About Glenelg South
Council's got emergency sewer main repairs done at the Moseley Street and Broadway roundabout — that intersection's been trouble for years, and if you're downstream on Broadway or the side streets feeding into it, your system just got a pressure change it wasn't expecting. SA Water's also enforcing the Groundwater Prohibition Area around Cliff Street due to old industrial contamination, which means bore water's off the table and mains pressure matters more than ever. The Hastings Street road reconstruction wrapped late last year, but the concrete work disturbed underground services and we're still seeing the fallout — cracked joints, shifted connections, slow drains that weren't slow before. Add the 14mm and 15mm rain events in early May and you've got water finding every weak point in the older earthenware and cast-iron lines. If you're in one of the 1920s character homes or post-war cottages near the reserve, your drainage gradient was marginal to begin with — now it's being tested. Call us when the toilet gurgles or the laundry backs up; a plumber we dispatch knows exactly where the weak points are in Glenelg South.
City of Holdfast Bay notes
“SA Water completed emergency sewer main repairs at the roundabout intersection of Moseley Street and Broadway.”
City of Holdfast Bay
Properties downstream on Broadway and connecting streets may experience pressure changes in the sewer network — watch for slow drains, gurgling, or backflow as the system rebalances.

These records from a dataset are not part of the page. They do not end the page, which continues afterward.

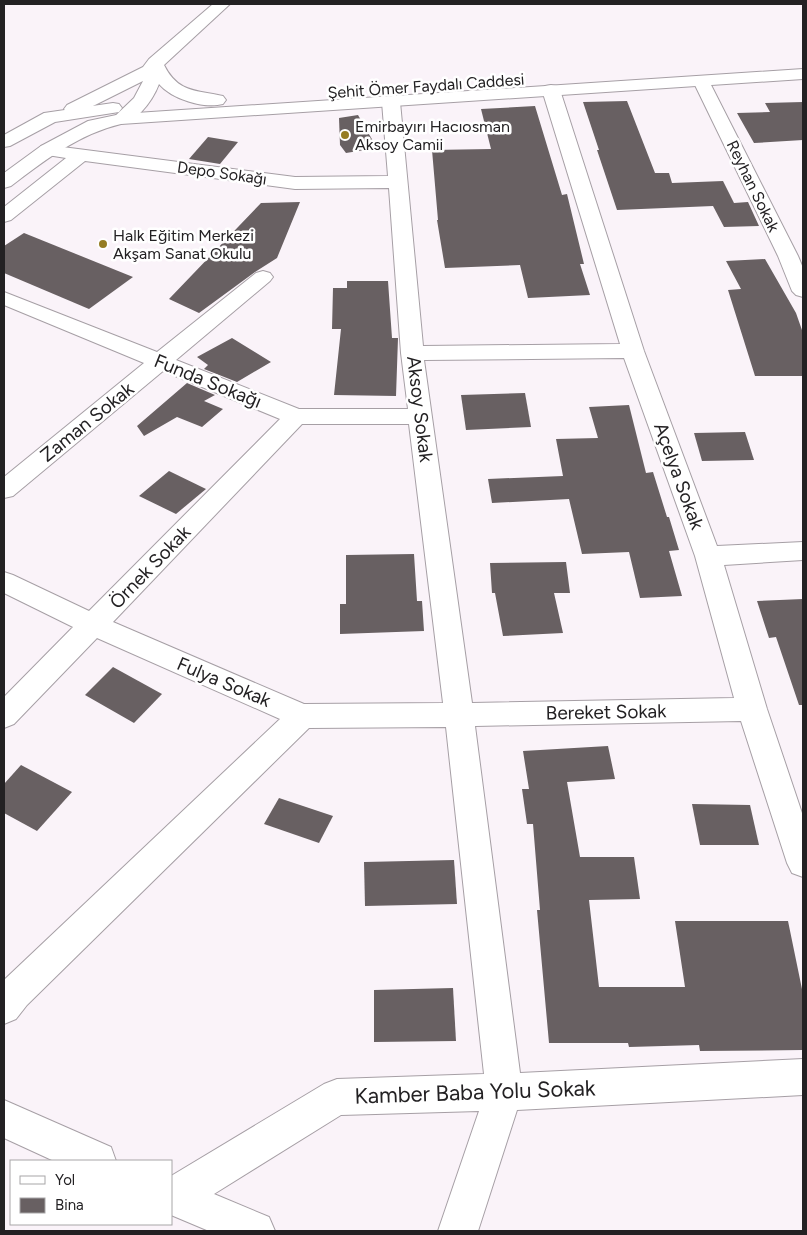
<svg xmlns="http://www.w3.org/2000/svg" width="807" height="1235" font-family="Figtree,sans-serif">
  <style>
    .building { fill: #686062 }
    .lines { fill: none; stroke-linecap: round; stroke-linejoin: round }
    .minor-casing { stroke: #a69fa5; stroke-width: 2 }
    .primary-casing { stroke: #a69fa5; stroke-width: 2 }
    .minor { fill: #fff; fill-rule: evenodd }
    .primary { fill: #fff; fill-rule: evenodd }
    .poi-dot { fill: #957c23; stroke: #fff; stroke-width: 2 }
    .labels { text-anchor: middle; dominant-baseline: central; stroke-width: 5; stroke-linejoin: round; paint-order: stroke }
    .far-street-label { font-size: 16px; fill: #232123; stroke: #fff }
    .far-poi-label { font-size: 16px; fill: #232123; stroke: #fff; text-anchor: start }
    .street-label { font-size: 19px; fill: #232123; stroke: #fff }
    .near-street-label { font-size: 22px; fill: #232123; stroke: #fff }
  </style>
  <rect width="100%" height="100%" fill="#faf3f9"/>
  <!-- building -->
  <g class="building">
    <polygon points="627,101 655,173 669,173 672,183 723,181 734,203 748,202 759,226 724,227 713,206 617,210 597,150 599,150 583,102"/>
    <polygon points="803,102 803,140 754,143 737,113 770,112 765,103"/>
    <polygon points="535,106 562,195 567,194 584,264 580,264 590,295 528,298 520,265 445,268 437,220 438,220 432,150 491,149 481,109"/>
    <polygon points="358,115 377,148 346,153 340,145 339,118"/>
    <polygon points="208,137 238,142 220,164 189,159"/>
    <polygon points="300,202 277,258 255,272 199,313 169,299 261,203"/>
    <polygon points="24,233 133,277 89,309 4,273 4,246"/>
    <polygon points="765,259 796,313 803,333 803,376 755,376 728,290 741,289 726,261"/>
    <polygon points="347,281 388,281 392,338 398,338 396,396 334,395 341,329 332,329 333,288 347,288"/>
    <polygon points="232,338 271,362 237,382 204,369 208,365 197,357"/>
    <polygon points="187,383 215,395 204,401 223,409 202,427 177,417 144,436 137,426"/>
    <polygon points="525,393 531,427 466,430 461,395"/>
    <polygon points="629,405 646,473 653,472 667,517 669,517 679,550 669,551 682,596 640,598 629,552 582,554 569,499 492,503 488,479 563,476 556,439 598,438 589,407"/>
    <polygon points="745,432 754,460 702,461 694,433"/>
    <polygon points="169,471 206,489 176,514 139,496"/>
    <polygon points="414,554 417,601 422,601 424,631 340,634 340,604 346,604 346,555"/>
    <polygon points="566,562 570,593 554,593 563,633 503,636 495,593 492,593 490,563"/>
    <polygon points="803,599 803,705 799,705 776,637 769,638 757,601"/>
    <polygon points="113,667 162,694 134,723 85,695"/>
    <polygon points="608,746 615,779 567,782 580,857 634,857 640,899 589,900 599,987 685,987 675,921 788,921 803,994 803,1050 700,1051 699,1045 629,1047 628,1043 549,1043 537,910 540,910 533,824 527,824 522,789 529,789 523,751"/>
    <polygon points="21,765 72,792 37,831 4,813 4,784"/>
    <polygon points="279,798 333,816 319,843 264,824"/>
    <polygon points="692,804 750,805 759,845 700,845"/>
    <polygon points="454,860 457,904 365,906 364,862"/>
    <polygon points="453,988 456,1041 374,1042 374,990"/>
  </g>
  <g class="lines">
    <!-- minor casing -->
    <g class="minor-casing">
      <g id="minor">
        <path d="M 213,4 L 230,4 L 164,65 C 178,93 196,90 223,96 L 226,100 L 223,104 C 203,109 172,99 159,84 C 153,100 134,128 115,123 L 112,119 L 134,98 L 143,81 L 79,113 L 73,114 L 67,113 L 64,109 L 67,105 L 143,67 L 149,59 Z"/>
        <polygon points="701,76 707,77 709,81 798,256 803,268 803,297 796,295 792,291 778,256 693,81 695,77"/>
        <path d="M 551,85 L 557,86 L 560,90 L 644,351 L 717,546 L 803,542 L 803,560 L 724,565 L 767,709 L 803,816 L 803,877 L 792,873 L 787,863 L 741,721 L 475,726 L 520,1073 L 803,1059 L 803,1095 L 517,1110 L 478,1231 L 438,1231 L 479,1111 L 341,1115 L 214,1194 L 269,1217 L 275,1231 L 209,1231 L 171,1215 L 171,1176 L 324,1084 L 337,1079 L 484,1074 L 446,727 L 309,728 L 27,1005 L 16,1019 L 4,1024 L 4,980 L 280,719 L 97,638 L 14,724 L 4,728 L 4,697 L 73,627 L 4,593 L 4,572 L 13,575 L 89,611 L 280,419 L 163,371 L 13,496 L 4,498 L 4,477 L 144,363 L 4,305 L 4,292 L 157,352 L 256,273 L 263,271 L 270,273 L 273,277 L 270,281 L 176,360 L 299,409 L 408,409 L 401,353 L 389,188 L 295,189 L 85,161 L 11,220 L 4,222 L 4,207 L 66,158 L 41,154 L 38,150 L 41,146 L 47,145 L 295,177 L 388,176 L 382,102 L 385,98 L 391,97 L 397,98 L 400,102 L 423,346 L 620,344 L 542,90 L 545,86 ZM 624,358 L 695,556 L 734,698 L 472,703 L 424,360 ZM 302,424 L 409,424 L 443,703 L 304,704 L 113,622 Z"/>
        <polygon points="4,1100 111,1147 116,1161 54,1161 4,1138"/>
      </g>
    </g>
    <!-- primary casing -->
    <g class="primary-casing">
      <g id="primary">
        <path d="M 803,69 L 803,79 L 121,124 C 79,134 45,160 11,186 L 4,188 L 4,173 L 41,146 L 88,121 L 121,114 Z"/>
        <polygon points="113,103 119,104 122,108 119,112 55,122 10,146 4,147 4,135 44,113"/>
      </g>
    </g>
    <!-- minor -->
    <use href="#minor" class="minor"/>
    <!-- primary -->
    <use href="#primary" class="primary"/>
  </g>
  <!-- markers -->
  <g class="poi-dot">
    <circle cx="345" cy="135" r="5"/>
    <circle cx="103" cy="244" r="5"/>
  </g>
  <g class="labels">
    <!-- far-street labels -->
    <g class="far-street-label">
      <text transform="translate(426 86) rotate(-4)">Şehit Ömer Faydalı Caddesi</text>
      <text transform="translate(222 173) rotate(8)">Depo Sokağı</text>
      <text transform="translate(753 186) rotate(64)">Reyhan Sokak</text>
    </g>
    <!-- far-poi labels -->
    <g class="far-poi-label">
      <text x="355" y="126">Emirbayırı Hacıosman<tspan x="355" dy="18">Aksoy Camii</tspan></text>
      <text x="113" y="235">Halk Eğitim Merkezi<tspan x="113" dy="18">Akşam Sanat Okulu</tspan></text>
    </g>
    <!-- street labels -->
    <g class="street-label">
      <text transform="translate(208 381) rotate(22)">Funda Sokağı</text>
      <text transform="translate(420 409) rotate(83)">Aksoy Sokak</text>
      <text transform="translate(87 422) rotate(-39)">Zaman Sokak</text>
      <text transform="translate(679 476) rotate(70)">Açelya Sokak</text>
      <text transform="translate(150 567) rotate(-46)">Örnek Sokak</text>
      <text transform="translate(224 682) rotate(23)">Fulya Sokak</text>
      <text transform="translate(606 712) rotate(-1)">Bereket Sokak</text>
    </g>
    <!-- near-street labels -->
    <g class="near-street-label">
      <text transform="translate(475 1092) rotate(-2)">Kamber Baba Yolu Sokak</text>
    </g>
  </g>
  <!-- border -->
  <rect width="807" height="1235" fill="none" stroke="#232123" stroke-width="10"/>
  <!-- legend -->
  <rect x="10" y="1160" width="162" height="65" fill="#ffffff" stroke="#a7a6a7"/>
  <rect x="20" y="1176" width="25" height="8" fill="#ffffff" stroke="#a7a6a7"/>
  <text x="55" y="1185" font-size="15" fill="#232123">Yol</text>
  <rect x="20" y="1198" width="25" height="15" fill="#686062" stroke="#a7a6a7"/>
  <text x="55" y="1210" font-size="15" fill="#232123">Bina</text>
</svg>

“City of Holdfast Bay executed the Hastings Street Road Reconstruction project in late 2025 to address pavement failures and aged road surfaces.”
City of Holdfast Bay
Concrete and road works disturb underground services — cracked sewer joints and shifted water connections are showing up months later as drainage issues in nearby properties.
“SA Water enforces an ongoing Groundwater Prohibition Area (GPA) in Glenelg South due to historical industrial chemical contamination from Cliff Street.”
City of Holdfast Bay
Bore water isn't an option here, so mains supply pressure and pipe condition matter more — any leak or burst hits harder when there's no backup source.
Glenelg South profile
City of Holdfast Bay is an established beachside council in southern Adelaide encompassing Glenelg, Brighton, Somerton Park, Hove, Seacliff and Kingston Park. Housing stock is mixed, with significant heritage character homes (a heritage review is currently underway), older post-war beachside cottages, and increasing medium-to-high density apartment development along the coast (e.g. Seawall Apartments). The area features a mix of ageing housing stock alongside contemporary infill apartment buildings, particularly around Jetty Road and the Glenelg foreshore. City of Holdfast Bay is a coastal southern Adelaide council with a strong tourism, hospitality and residential profile centred on Glenelg and Brighton. The area is undergoing significant streetscape transformation through the Transforming Jetty Road project, has ageing coastal infrastructure including the Glenelg Jetty, and supports a substantial older population (Alwyndor aged care facility is council-managed). The mix of heritage homes, ageing apartments, hospitality venues and ageing public infrastructure (including jetties) generates ongoing emergency trades demand for plumbing, electrical, drainage and roofing services, particularly given salt-air corrosion impacts on coastal properties.
Broadway and Hastings Street are the trouble spots right now — the road reconstruction and sewer main repairs have disturbed underground services that were marginal to begin with. The 1920s character homes along these streets have original earthenware sewer lines sitting in reactive Hindmarsh Clay, and any ground disturbance accelerates joint failure. The newer apartment blocks along South Esplanade have different problems: compact plumbing stacks with tight bends and undersized grease traps that block up fast. If you're in a post-war cottage between the reserve and Broadway, expect copper supply lines at end of life — the salt air's been eating them for 60 years.
When calls come in: Evening calls dominate — residents come home from work, run showers and dishwashers, and that's when the slow drains reveal themselves. Weekend mornings also spike when families are home and water use peaks.